Your task: Reproduce word for word everything from the start of the data down to and including the line that contains "подобрать как бюджетный".

#### Working data ####

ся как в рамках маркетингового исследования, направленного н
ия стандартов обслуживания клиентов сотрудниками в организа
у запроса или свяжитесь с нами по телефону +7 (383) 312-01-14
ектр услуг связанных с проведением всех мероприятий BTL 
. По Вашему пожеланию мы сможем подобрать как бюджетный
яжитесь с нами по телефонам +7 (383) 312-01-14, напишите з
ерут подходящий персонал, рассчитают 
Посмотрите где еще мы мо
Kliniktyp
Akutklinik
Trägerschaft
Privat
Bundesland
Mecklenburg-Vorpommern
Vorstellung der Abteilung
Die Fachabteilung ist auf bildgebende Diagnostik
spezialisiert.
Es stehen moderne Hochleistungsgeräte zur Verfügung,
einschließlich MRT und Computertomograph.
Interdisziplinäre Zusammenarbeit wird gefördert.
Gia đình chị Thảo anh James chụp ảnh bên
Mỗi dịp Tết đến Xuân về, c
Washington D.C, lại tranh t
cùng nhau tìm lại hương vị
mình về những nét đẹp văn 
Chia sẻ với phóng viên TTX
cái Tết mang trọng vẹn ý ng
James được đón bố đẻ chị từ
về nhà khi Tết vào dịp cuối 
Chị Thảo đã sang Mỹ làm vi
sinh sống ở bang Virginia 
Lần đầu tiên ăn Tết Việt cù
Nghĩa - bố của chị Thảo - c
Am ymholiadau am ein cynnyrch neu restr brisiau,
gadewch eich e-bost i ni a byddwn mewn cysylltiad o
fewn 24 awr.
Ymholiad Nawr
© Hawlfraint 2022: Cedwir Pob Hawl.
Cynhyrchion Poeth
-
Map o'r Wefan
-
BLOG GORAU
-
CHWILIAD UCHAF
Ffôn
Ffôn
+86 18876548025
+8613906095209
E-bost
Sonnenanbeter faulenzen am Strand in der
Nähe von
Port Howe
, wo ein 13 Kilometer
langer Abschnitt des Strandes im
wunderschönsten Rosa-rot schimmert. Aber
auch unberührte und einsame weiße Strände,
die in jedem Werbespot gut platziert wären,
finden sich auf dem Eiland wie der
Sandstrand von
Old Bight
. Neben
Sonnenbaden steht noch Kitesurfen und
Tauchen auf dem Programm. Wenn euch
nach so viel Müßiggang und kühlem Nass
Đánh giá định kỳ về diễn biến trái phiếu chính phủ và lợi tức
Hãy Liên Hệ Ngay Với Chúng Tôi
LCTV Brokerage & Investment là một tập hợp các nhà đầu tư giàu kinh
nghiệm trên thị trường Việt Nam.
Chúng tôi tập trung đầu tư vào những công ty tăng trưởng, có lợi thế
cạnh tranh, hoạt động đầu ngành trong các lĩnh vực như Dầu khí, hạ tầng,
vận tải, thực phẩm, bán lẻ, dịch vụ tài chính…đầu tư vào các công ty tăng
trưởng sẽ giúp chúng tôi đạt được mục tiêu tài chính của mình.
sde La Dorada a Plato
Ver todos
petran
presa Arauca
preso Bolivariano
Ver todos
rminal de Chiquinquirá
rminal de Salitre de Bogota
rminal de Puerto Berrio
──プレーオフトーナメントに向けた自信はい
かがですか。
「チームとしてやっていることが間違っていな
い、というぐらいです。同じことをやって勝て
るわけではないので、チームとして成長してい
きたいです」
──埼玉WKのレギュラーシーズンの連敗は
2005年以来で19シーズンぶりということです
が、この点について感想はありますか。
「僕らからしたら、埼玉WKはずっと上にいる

####

Solution to this problem:
ся как в рамках маркетингового исследования, направленного н
ия стандартов обслуживания клиентов сотрудниками в организа
у запроса или свяжитесь с нами по телефону +7 (383) 312-01-14
ектр услуг связанных с проведением всех мероприятий BTL 
. По Вашему пожеланию мы сможем подобрать как бюджетный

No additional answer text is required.